■ Apply what you read ■
1 - Count the lines in the entries that contain the string "avec", treating uppercase and lowercase as different. Reply with only the number.
2 - Continue the forum thread about subsequences converging to 0 from the point where it stops.

··· Excerpted text ···

1. ## subsequence

Prove that if $a_n$ is a sequence such that every subsequence of $a_n$ has a further subsequence converging to $0$, then $a_n \to 0$.

Let $\sigma: \mathbb{N} \to \mathbb{N}$ be a strictly increasing function. Suppose that $b_{n} = a_{\sigma(n)}$ is a subsequence of $a_n$. Then $c_{n} = b_{\sigma(n)} \to 0$ is a subsequence of $b_n$. If $\varepsilon > 0$, then there is an $N \in \mathbb{N}$ such that $n \geq N$ implies that $c_{n} \in (-\varepsilon, \varepsilon)$.

From here, I have to show that $a_n \in (-\varepsilon, \varepsilon)$.

Now what? $c_n \leq b_n \leq a_n$. Could I use the Squeeze theorem?

2. actually use the following theorem twice: $a_n \to L \Longleftrightarrow$ every subsequence of $a_n$ converges to $L$?

Is this correct?

3. possibly yes..

EDIT: but if i read and interpret it correct, it doesn't tell you that every subsequence of the subsequence of a_n also converges to 0.

4. Originally Posted by particlejohn
"every subsequence of $a_n$ converges to $L$"
you do not have this condition. we are told "every subsequence of has a further subsequence converging to " it is a different statement

5. yes, but this is a general theorem about subsequences. A subsequence is also a sequence right? Regardless, is my approach correct?

··· Entries provided ···

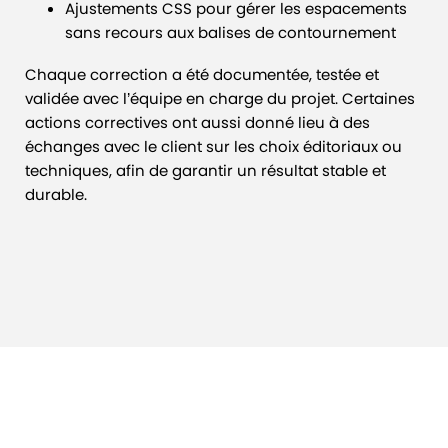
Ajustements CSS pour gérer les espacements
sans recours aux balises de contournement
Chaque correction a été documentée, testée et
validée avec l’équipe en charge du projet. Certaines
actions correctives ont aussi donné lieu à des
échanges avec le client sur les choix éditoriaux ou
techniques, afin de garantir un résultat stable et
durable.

···
··· Entries provided ···

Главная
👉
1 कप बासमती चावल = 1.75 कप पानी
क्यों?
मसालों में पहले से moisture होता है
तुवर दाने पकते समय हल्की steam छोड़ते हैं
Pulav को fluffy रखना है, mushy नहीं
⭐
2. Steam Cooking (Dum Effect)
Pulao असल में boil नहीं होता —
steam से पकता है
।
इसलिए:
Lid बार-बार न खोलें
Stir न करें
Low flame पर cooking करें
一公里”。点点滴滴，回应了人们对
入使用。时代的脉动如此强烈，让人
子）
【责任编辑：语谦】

···

■ Responses in order ■
1 - 2

2 -
6. if you are going to use that, you have to show that every subsequence of the subsequence of a_n also converges to 0.

7. Originally Posted by kalagota
possibly yes..

EDIT: but if i read and interpret it correct, it doesn't tell you that every subsequence of the subsequence of a_n also converges to 0.

Oh okay. It just has $1$ subsequence converging to $0$?

8. Let $\{a_n\}$ be a sequence such that for any subsequence of $\{a_n\}$ we can find a subsequence which is convergent to zero. Assume that $a_n$ does not converge to zero, then it means for some $\epsilon > 0$ there are some $a_{n_1},a_{n_2}, ...$ such that $|a_{n_k}|\geq \epsilon$. The sequence $\{ a_{n_k}\}$ is a subsequence of $\{a_n\}$ but it does not have any subsequence which is convergent to zero since all its terms are $\geq \epsilon$ in absolute value. This is a contradiction. Thus, $\{ a_n\}$ must be convergent to zero.

This is Mine 11th Post!!!